14 stycznia 2015

MOJA WERSJA KRUPNIKU



   Krupnik to bardzo sycąca i rozgrzewająca zupa, idealna na jesienne i zimowe obiady. W tym czasie warto jadać takie wartościowe posiłki. My mamy ostatnio "fazy" zupowe, była pyszna fasolowa, grochówka, przyszła kolej na krupnik.
Moja wersja krupniku jest troszkę inna od tych najczęściej spotykanych, przynajmniej tak wynika z moich obserwacji. M.in.ja nie dodaję do krupniku ani ziela angielskiego ani liści laurowych. Nie zabielam go też śmietaną ani nie dodaję masła... No, okazuje się, że ilu ludzi tyle przepisów. Mój jest banalnie prosty i jak dla mnie najlepszy na świecie, doprawiam go tylko solą i dużą ilością natki pietruszki. Kiedyś gdy przygotowywałam swój pierwszy krupnik, nie mogąc uzyskać smaku zapamiętanego z domu rodzinnego dodałam i ziele i liść laurowy, ale to nie było to... Teraz już wiem (wtedy, wiele lat temu tego nie miałam o tym pojęcia) idealny krupnik potrzebuje dobrego wieprzowego wywaru, ja przygotowuję go zawsze na żeberkach. Gdy mamy delikatniejsze mięso na wywar (myślę o drobiu), wystarczy dodać 1-2 łyżeczki smalcu, wówczas uzyskamy podobny efekt (sprawdzone kilka razy). Mój krupnik jest bardzo kolorowy, z dużą ilością warzyw: marchew, korzeń pietruszki, por, dużo selera naciowego i natki pietruszki, kilka ziemniaków no i oczywiście kasza jęczmienna- u mnie gruba (nasza ulubiona), ja nie dodaję korzenia selera (bo choć uwielbiam go w surówkach, to gotowany już niekoniecznie, ale można oczywiście dodać).

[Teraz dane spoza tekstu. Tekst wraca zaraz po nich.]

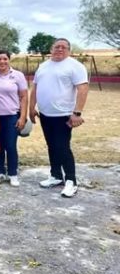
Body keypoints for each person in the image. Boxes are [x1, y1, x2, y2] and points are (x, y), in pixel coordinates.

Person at [29, 38, 89, 198]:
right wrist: (31, 108)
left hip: (64, 115)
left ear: (69, 50)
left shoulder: (75, 66)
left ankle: (71, 180)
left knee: (62, 147)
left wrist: (77, 113)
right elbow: (35, 88)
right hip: (45, 114)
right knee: (51, 146)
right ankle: (56, 176)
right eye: (57, 46)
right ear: (51, 48)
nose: (60, 49)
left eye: (64, 47)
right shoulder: (43, 66)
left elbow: (82, 89)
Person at [0, 50, 28, 187]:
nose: (2, 61)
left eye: (5, 59)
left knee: (10, 145)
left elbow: (24, 97)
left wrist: (22, 117)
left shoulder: (18, 76)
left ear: (9, 60)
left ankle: (13, 173)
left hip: (11, 115)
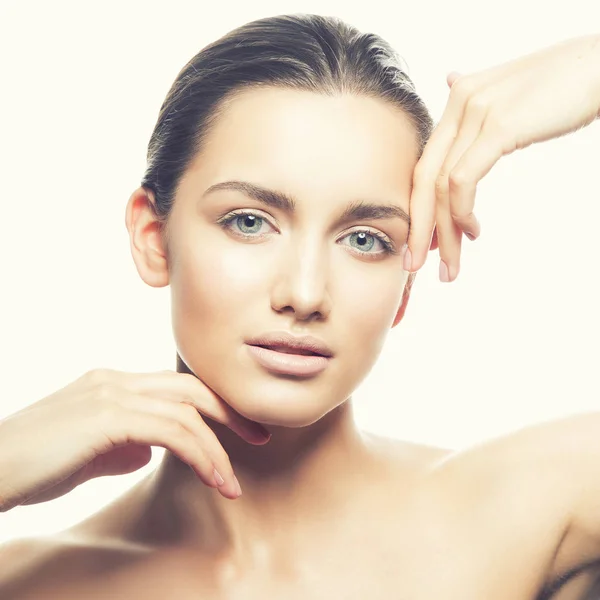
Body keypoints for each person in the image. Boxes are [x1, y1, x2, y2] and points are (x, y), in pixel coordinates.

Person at [0, 12, 600, 600]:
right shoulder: (29, 582)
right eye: (250, 221)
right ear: (154, 239)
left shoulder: (533, 512)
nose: (305, 294)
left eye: (365, 239)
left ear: (406, 280)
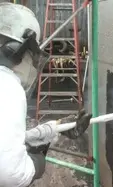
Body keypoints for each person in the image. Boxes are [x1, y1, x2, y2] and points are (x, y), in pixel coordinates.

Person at [0, 3, 91, 187]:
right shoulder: (7, 84)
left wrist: (54, 129)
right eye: (30, 54)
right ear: (15, 50)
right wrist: (36, 165)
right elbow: (9, 173)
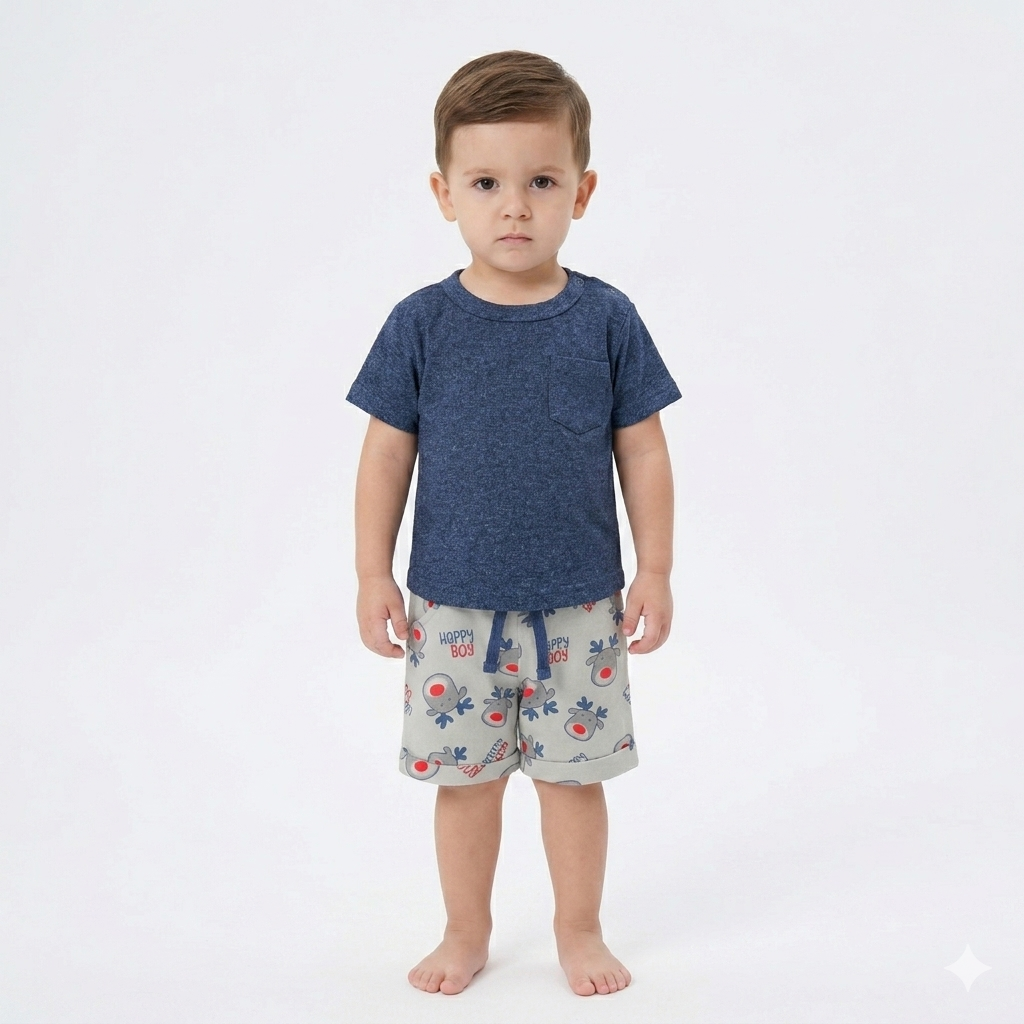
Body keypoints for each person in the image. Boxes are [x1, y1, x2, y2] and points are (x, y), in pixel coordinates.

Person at [346, 50, 680, 998]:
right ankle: (466, 930)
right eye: (487, 183)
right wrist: (372, 573)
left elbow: (644, 452)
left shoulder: (606, 319)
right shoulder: (421, 323)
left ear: (583, 191)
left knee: (575, 782)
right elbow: (385, 456)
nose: (516, 208)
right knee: (466, 785)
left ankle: (580, 930)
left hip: (580, 610)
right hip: (451, 609)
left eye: (542, 182)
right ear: (445, 193)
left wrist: (655, 570)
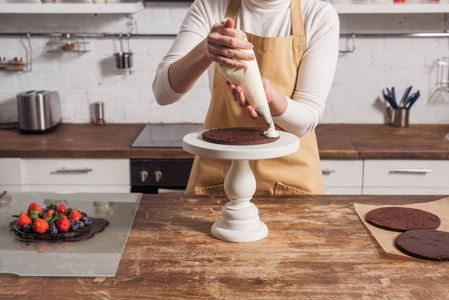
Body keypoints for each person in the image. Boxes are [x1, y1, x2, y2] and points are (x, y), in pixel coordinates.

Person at [153, 0, 340, 195]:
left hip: (291, 180)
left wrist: (265, 96)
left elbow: (306, 121)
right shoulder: (211, 6)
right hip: (219, 175)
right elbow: (162, 93)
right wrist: (204, 50)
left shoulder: (318, 15)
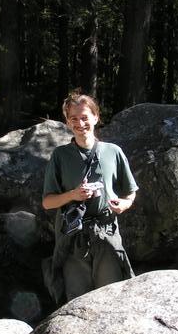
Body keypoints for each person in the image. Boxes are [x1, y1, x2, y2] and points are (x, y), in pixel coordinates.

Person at [42, 91, 138, 304]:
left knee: (110, 297)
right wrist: (73, 194)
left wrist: (124, 203)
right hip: (72, 238)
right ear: (67, 122)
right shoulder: (60, 156)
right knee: (77, 301)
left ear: (96, 117)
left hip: (106, 234)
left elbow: (131, 192)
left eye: (85, 117)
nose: (80, 123)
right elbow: (47, 202)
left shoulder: (113, 152)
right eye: (73, 118)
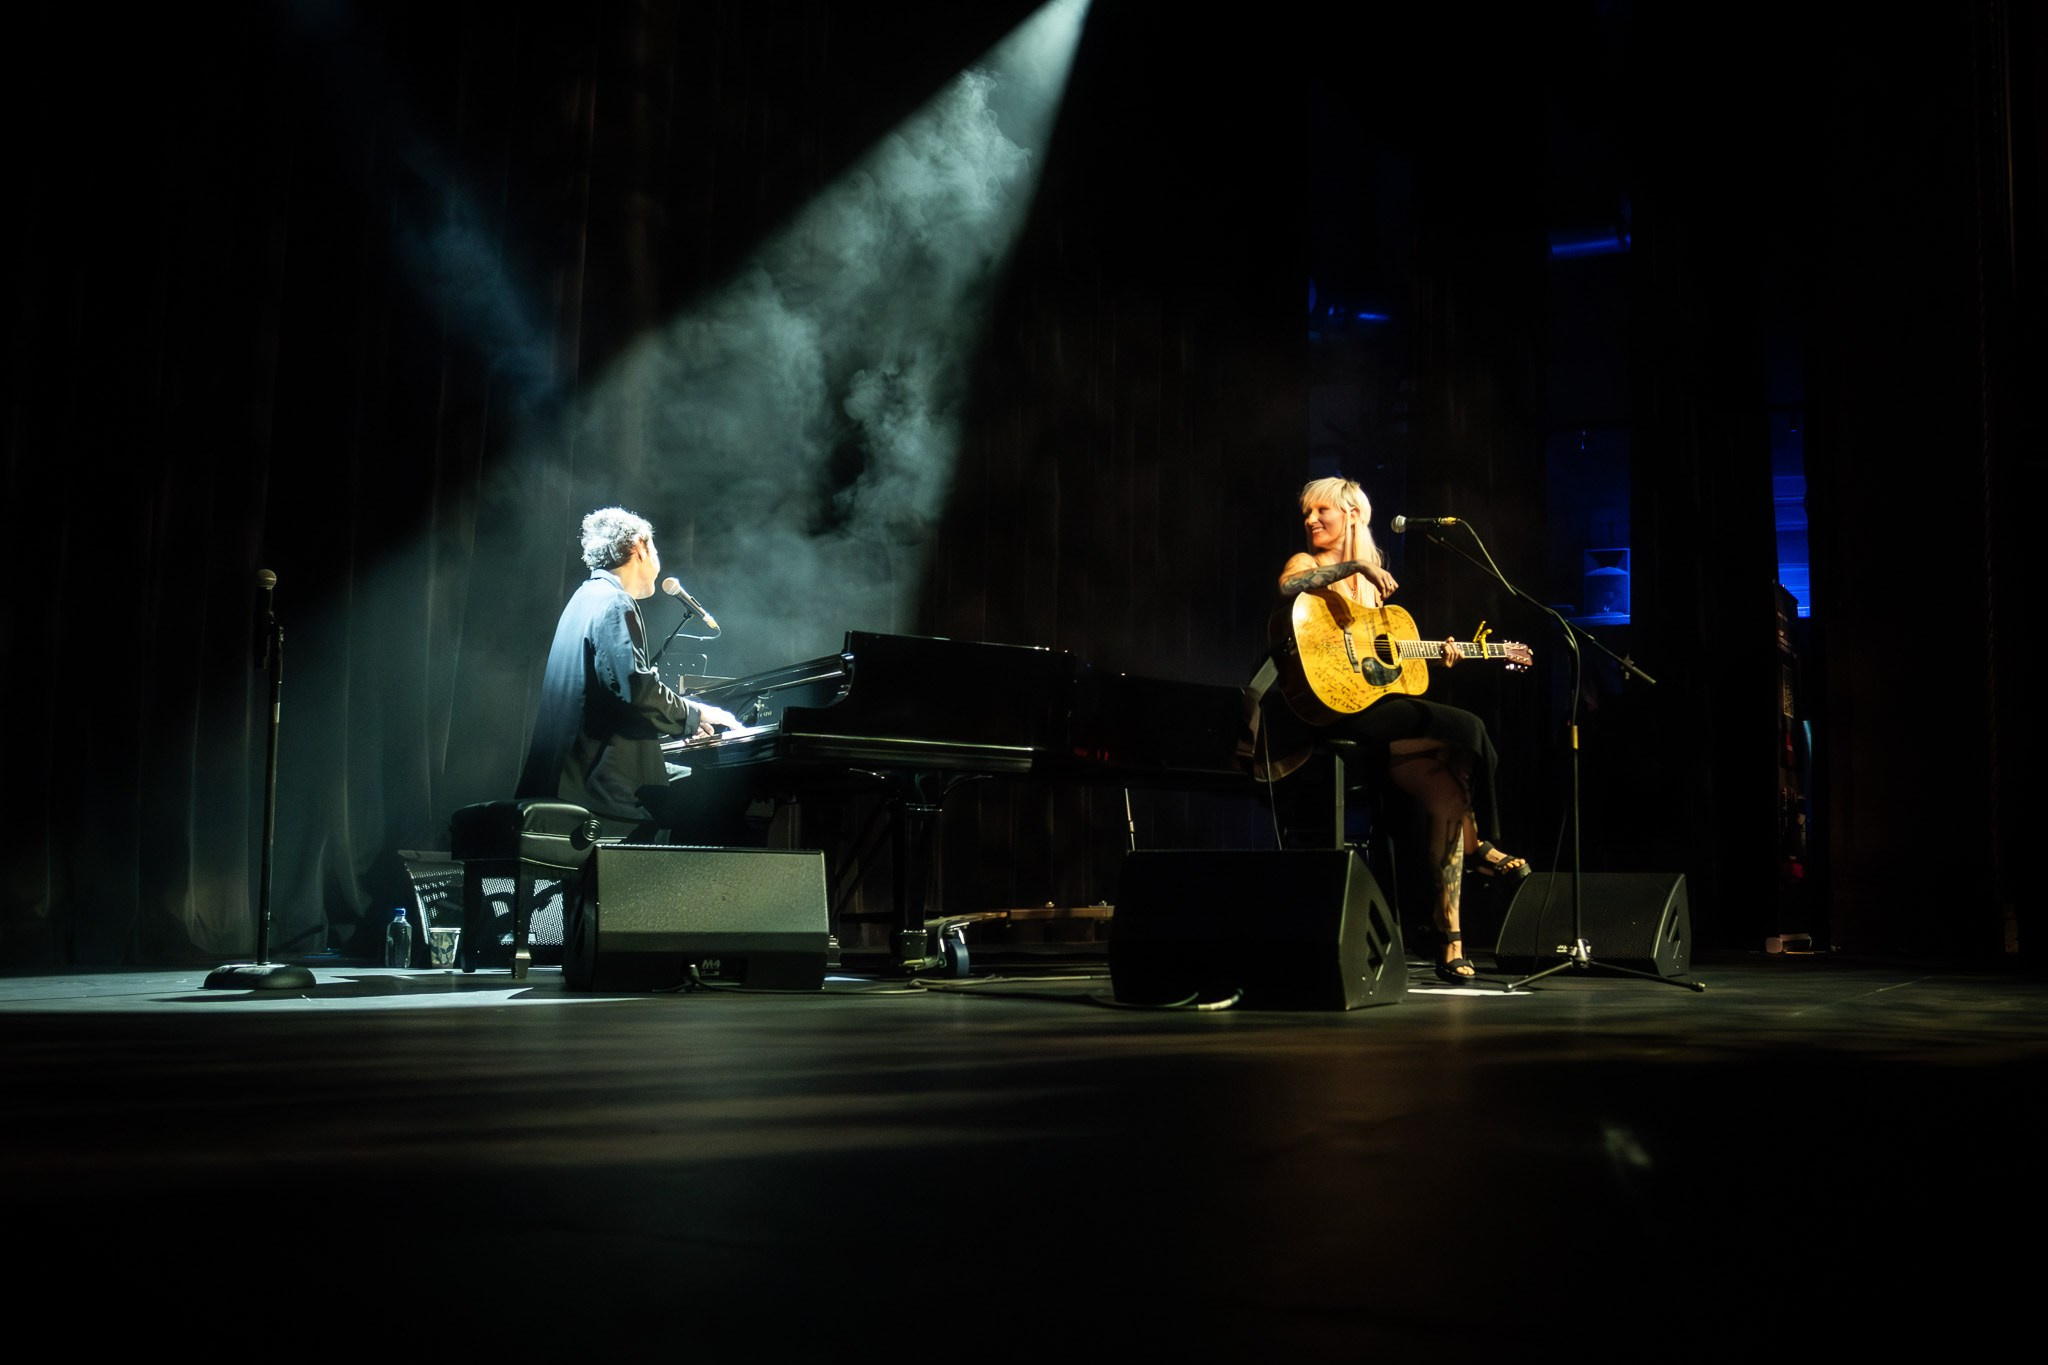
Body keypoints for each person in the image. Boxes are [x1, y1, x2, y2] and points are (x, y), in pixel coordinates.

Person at [1270, 476, 1530, 983]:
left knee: (1449, 788)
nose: (1310, 521)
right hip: (1331, 711)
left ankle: (1449, 935)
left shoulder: (1374, 584)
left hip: (1376, 710)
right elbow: (1286, 588)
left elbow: (1389, 672)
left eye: (1320, 511)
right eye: (1306, 514)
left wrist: (1449, 652)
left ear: (1351, 515)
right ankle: (1484, 848)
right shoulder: (1309, 566)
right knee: (1469, 728)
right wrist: (1356, 565)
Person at [517, 506, 742, 839]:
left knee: (693, 785)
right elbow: (637, 692)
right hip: (600, 787)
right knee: (719, 792)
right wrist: (697, 715)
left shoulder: (584, 598)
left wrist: (681, 721)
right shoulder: (614, 603)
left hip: (571, 775)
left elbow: (616, 696)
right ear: (640, 546)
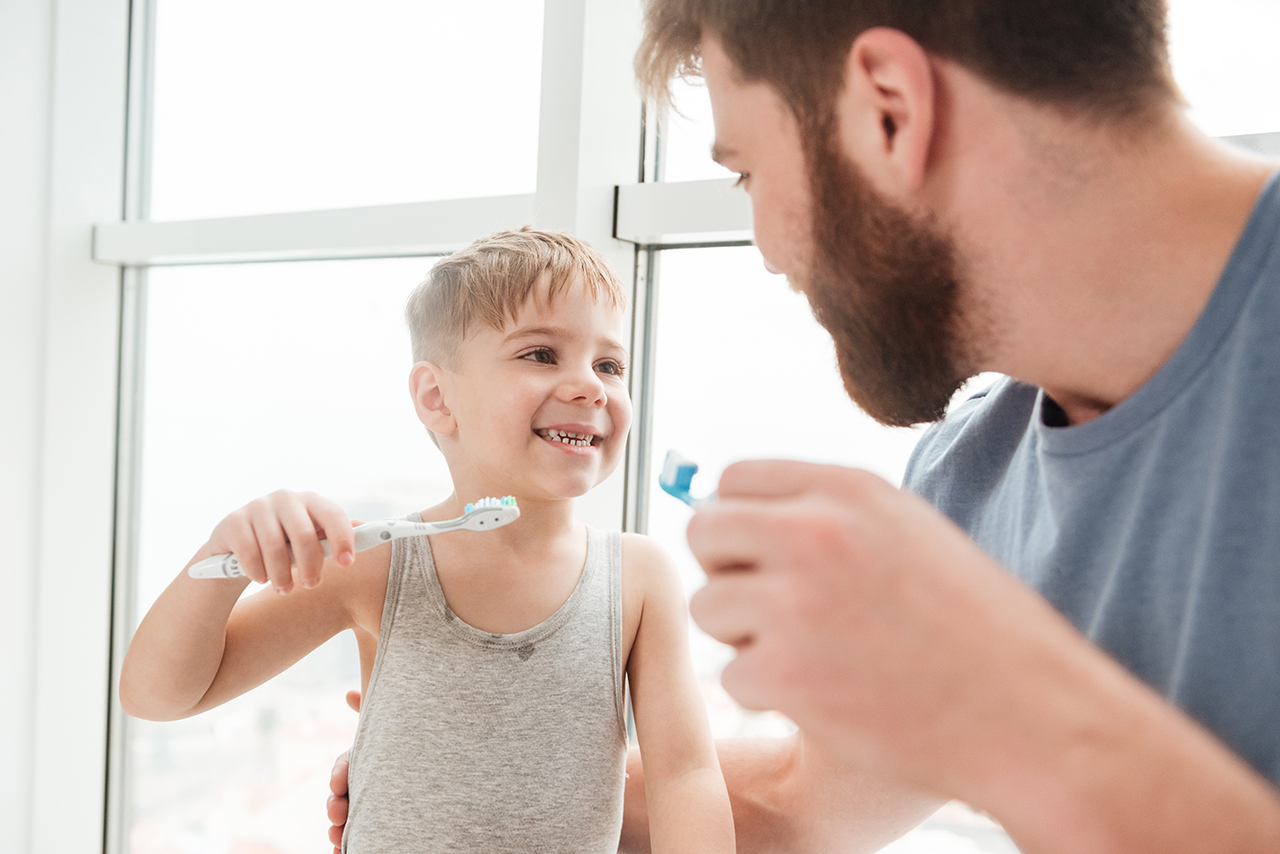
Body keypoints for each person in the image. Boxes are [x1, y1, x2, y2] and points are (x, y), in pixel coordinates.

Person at [329, 2, 1280, 852]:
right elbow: (800, 805)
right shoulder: (977, 478)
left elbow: (1005, 721)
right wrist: (479, 771)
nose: (772, 253)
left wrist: (1008, 709)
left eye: (746, 172)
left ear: (889, 109)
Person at [119, 228, 735, 854]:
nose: (591, 386)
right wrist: (226, 557)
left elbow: (685, 775)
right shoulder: (375, 562)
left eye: (609, 364)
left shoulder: (640, 577)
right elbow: (160, 695)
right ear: (437, 398)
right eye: (542, 355)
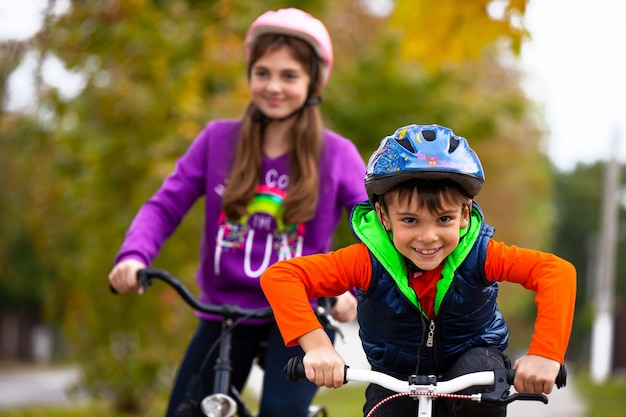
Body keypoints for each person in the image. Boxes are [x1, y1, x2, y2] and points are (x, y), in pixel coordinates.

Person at [108, 8, 367, 417]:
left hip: (299, 315)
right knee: (186, 410)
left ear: (314, 81)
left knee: (282, 411)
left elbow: (371, 227)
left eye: (289, 76)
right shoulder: (217, 141)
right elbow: (165, 204)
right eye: (262, 73)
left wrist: (351, 289)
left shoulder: (336, 155)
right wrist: (134, 255)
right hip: (222, 312)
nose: (273, 86)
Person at [260, 123, 577, 417]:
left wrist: (545, 354)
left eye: (444, 219)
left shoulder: (482, 255)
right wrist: (317, 346)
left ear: (465, 215)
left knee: (479, 380)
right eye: (410, 220)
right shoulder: (366, 261)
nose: (428, 237)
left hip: (472, 366)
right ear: (384, 217)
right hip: (396, 375)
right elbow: (282, 276)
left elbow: (556, 273)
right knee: (384, 409)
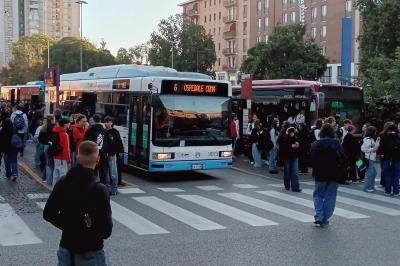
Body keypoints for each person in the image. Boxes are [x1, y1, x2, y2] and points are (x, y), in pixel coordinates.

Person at [43, 141, 113, 266]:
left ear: (78, 157)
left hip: (66, 247)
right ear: (98, 159)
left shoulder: (63, 182)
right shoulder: (99, 189)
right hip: (90, 249)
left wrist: (69, 225)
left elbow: (48, 213)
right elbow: (106, 230)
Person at [311, 124, 348, 227]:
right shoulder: (336, 143)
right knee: (330, 196)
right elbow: (344, 159)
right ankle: (325, 219)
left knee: (317, 195)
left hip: (320, 173)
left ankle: (319, 215)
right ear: (332, 132)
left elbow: (312, 160)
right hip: (334, 174)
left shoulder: (316, 144)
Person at [84, 114, 111, 191]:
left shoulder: (89, 131)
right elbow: (110, 143)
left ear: (93, 120)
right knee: (103, 174)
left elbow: (85, 143)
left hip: (92, 155)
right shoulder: (105, 131)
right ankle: (104, 190)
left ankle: (92, 189)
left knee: (92, 173)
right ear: (100, 121)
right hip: (103, 155)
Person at [377, 124, 400, 196]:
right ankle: (396, 191)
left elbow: (380, 150)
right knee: (396, 176)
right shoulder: (399, 137)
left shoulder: (384, 137)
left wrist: (382, 154)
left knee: (387, 175)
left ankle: (387, 191)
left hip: (386, 159)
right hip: (397, 159)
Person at [104, 116, 124, 195]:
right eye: (105, 122)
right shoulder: (104, 131)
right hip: (105, 154)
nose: (106, 123)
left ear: (111, 123)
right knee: (106, 173)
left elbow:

Ja przygotowuję zupę w 5l garnku. Mamy wówczas na dwa dni, pierwszego w miseczkach jako samodzielny posiłek, drugiego mamy jeszcze po małej bulionówce jako dodatek do drugiego dania.

Składniki wywaru mięsnego:
- pasek chudego, mięsnego żeberka
- 1 marchewka
- kawałek korzenia pietruszki
- kawałek zielonej części pora (wystarczą 2-3 listki)
- łodyżki od natki pietruszki (pokrojoną natkę dodaję do zupy)
- 2 łodygi selera naciowego
- sól do smaku (u mnie himalajska)

W garnku umieścić umyte, pokrojone na mniejsze kawałki mięso, zalać zimną wodą i doprowadzić do wrzenia. Odszumować ścięte białko, dodać obrane, umyte warzywa oraz łodyżki natki pietruszki, zagotować, dodać sól, garnek przykryć i gotować na niewielkim palniku do miękkości mięsa.

Składniki zupy:
- przygotowany wcześniej wywar
- 4 średnie marchewki
- 1 duży korzeń pietruszki lub pasternaka
- 3-4 łodygi selera naciowego (najlepiej z listkami)
- 6-8 średnich ziemniaków
- 10 kopiastych łyżek kaszy jęczmiennej (u mnie gruba)
- biała część pora
- duży pęczek natki pietruszki
- sól do smaku (u mnie himalajska)

Do dużego 5l garnka przelewam (sam) wywar mięsny i wlewam wodę, po zagotowaniu dodaję umyte, pokrojone w kostkę marchewki oraz korzeń pietruszki lub pasternaka i łodygi selera naciowego a także pokrojony w krążki por.


Gotuję pod przykryciem ok.10 minut. Dosypuję 10 kopiastych łyżek kaszy jęczmiennej, zagotowuję i gotuję ok.20 minut z lekko uchyloną pokrywką (by kasza nie wykipiała). W trakcie doprawiam solą. Pod koniec gotowania dodaję pokrojone w kostkę ziemniaki. I gotuję jeszcze ok.10 minut. Po tym czasie dolewam jeszcze ewnentualnie wrzącą wodę, do uzyskania pożądanej konsystencji, doprawiam solą i wsypuję pokrojoną natkę pietruszki, duuużo natki.



Można wkroić także marchew i pietruszkę z wywaru. Kto lubi może dodać także obrane mięso, ja nie dodaję go do zupy. Zjadamy osobno.
Taka zupka jest idealna na zimowe obiady, super i rozgrzewa, i syci.